▶ **Do this**: In the loan agreement passage, which kind of wear does the section on maintaining properties exclude from the duty to keep property in good repair?

▶ **Passage to read**:
5.2.   Existence.  Except as otherwise permitted under Section 6.8,
each Credit Party will, and will cause each of its Subsidiaries to, at all
times preserve, renew and keep in full force and effect its (i) existence
and (ii) all rights and franchises, licenses and permits, and Intellectual

 

86

 

Property
material to the conduct of its business, except in the case of clause (ii) to
the extent that failure to do so could not reasonably be expected to have a
Material Adverse Effect.

 

5.3.   Payment of Taxes and Claims.  Each Credit Party will, and will cause each
of its Subsidiaries to, pay all Taxes imposed upon it or any of its properties
or assets or in respect of any of its income, businesses or franchises before
any penalty or fine accrues thereon, and all claims (including claims for
labor, services, materials and supplies) for sums that have become due and
payable and that by law have or may become a Lien upon any of its properties or
assets, prior to the time when any penalty or fine shall be incurred with
respect thereto; provided, no such Tax or claim need be paid if it is
being contested in good faith by appropriate proceedings promptly instituted
and diligently conducted, so long as (a) adequate reserve or other
appropriate provision, as shall be required in conformity with GAAP shall have
been made therefor, and (b) in the case of a Tax or claim which has or may
become a Lien against any of the Collateral, such contest proceedings
conclusively operate to stay the sale of any portion of the Collateral to
satisfy such Tax or claim.

 

5.4.   Maintenance of Properties.  Each Credit Party will, and will cause each
of its Subsidiaries to, maintain or cause to be maintained in good repair,
working order and condition, ordinary wear and tear excepted and subject to
casualty and condemnation events (in which case such property shall be repaired
or replaced as promptly as practicable), all material tangible properties used
or useful in the business of Holdings and its Subsidiaries.

▶ **Records provided**:

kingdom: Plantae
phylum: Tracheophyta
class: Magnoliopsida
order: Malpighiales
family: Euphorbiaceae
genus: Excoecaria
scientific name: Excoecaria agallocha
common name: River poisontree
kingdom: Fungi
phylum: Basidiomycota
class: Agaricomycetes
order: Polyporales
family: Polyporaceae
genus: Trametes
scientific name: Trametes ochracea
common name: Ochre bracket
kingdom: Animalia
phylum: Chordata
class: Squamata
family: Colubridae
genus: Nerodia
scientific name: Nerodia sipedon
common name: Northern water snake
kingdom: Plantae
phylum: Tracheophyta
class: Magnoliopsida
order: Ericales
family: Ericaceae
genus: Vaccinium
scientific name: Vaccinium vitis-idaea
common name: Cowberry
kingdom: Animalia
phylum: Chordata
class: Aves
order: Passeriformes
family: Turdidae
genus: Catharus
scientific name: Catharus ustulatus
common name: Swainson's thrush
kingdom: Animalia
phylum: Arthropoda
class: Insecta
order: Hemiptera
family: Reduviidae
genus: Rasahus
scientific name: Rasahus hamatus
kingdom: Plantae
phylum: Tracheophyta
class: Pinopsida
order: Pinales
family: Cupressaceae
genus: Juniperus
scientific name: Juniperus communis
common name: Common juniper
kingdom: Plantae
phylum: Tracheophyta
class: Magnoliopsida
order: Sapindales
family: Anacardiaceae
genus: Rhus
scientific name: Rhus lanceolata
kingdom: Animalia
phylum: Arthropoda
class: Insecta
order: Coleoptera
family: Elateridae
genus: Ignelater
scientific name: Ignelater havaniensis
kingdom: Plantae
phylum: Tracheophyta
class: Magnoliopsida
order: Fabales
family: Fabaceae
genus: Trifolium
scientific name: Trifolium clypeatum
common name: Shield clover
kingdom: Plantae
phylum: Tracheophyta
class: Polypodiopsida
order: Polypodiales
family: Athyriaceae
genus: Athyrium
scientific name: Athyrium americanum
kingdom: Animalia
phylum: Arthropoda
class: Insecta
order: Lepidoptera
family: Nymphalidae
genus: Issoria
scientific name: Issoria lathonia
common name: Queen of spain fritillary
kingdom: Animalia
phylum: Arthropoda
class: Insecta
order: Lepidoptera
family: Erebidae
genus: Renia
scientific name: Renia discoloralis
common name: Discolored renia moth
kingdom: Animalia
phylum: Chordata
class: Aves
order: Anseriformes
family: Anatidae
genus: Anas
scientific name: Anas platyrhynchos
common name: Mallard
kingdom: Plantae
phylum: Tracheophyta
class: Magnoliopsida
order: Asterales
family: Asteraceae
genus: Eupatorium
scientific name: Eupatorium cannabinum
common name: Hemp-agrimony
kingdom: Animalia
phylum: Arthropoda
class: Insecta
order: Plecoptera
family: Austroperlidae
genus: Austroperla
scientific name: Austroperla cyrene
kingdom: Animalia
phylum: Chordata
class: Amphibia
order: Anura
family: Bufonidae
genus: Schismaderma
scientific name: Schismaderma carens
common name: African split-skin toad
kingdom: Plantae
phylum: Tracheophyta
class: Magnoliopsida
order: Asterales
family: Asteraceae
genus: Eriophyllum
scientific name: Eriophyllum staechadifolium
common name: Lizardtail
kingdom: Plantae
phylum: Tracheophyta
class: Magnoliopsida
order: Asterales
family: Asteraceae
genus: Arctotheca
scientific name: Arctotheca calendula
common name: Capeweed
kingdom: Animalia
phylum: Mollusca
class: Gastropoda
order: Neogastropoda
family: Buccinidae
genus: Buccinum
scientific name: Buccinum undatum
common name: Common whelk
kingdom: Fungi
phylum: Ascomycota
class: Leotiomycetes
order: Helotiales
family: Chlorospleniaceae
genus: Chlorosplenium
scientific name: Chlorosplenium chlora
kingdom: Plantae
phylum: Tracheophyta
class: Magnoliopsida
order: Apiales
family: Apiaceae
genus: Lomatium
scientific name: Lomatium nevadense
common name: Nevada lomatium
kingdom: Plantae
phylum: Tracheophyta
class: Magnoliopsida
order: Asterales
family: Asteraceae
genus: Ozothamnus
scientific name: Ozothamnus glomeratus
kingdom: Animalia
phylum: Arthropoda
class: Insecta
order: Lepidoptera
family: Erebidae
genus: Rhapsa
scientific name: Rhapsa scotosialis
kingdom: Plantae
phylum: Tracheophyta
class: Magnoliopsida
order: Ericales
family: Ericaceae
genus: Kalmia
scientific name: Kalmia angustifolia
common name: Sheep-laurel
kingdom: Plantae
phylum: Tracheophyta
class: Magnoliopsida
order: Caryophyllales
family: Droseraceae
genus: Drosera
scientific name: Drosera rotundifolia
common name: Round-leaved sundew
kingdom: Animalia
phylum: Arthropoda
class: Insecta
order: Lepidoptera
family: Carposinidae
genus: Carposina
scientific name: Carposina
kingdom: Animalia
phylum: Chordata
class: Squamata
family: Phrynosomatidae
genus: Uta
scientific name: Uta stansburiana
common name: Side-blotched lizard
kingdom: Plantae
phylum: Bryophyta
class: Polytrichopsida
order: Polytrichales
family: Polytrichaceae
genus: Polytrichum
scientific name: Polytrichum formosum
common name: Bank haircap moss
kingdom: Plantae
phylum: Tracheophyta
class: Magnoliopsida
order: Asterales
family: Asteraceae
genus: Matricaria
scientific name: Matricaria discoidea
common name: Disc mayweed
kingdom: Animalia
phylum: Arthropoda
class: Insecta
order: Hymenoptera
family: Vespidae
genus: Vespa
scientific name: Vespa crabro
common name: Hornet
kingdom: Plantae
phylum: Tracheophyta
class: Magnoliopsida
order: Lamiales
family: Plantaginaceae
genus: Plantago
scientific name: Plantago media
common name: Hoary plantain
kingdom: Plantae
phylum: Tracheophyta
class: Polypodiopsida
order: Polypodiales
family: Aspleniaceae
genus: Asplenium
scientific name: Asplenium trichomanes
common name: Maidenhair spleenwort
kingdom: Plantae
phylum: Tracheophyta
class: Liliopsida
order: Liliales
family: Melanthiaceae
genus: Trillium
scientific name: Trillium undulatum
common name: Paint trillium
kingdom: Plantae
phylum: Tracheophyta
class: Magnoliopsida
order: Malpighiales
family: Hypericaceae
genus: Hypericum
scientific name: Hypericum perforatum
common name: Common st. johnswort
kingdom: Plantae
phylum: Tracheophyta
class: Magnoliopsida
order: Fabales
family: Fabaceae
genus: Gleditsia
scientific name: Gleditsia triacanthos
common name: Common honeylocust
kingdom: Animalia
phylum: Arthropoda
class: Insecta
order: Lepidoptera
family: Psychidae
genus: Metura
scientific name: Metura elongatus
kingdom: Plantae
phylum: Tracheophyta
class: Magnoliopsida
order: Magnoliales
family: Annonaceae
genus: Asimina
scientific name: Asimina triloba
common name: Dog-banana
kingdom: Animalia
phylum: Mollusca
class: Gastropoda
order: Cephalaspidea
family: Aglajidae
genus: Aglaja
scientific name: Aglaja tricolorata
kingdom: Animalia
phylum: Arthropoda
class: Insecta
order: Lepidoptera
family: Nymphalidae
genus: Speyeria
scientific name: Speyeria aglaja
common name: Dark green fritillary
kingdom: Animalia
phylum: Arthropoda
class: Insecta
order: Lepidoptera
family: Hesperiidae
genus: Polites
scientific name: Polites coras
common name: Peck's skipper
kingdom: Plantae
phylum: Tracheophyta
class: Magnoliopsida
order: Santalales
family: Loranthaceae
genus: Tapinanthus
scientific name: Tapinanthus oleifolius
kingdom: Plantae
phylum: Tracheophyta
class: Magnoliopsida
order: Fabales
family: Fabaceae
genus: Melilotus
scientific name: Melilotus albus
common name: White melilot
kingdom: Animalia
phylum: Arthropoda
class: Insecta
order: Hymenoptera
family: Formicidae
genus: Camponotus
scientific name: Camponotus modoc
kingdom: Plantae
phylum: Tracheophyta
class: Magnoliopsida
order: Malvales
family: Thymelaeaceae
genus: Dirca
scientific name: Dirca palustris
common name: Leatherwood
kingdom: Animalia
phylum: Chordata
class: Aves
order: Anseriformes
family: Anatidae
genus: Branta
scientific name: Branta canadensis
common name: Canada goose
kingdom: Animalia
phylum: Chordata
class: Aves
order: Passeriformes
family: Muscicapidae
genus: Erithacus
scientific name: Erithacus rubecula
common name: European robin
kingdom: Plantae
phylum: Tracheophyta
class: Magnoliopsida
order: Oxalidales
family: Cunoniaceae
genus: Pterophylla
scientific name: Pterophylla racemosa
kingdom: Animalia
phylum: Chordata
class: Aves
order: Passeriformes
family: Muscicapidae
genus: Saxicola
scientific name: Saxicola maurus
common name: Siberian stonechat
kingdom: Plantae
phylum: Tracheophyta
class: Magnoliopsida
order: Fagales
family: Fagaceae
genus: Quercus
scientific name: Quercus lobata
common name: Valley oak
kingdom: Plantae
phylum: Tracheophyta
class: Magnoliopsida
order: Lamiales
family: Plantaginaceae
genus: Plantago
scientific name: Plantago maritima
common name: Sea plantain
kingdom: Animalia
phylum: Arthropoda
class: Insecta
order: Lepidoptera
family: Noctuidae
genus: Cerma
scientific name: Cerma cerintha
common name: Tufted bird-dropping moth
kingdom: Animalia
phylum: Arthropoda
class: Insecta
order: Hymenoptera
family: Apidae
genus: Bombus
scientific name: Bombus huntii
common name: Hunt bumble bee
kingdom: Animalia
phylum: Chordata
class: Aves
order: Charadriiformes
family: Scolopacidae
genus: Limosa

▶ **Complete response**: Ordinary wear and tear.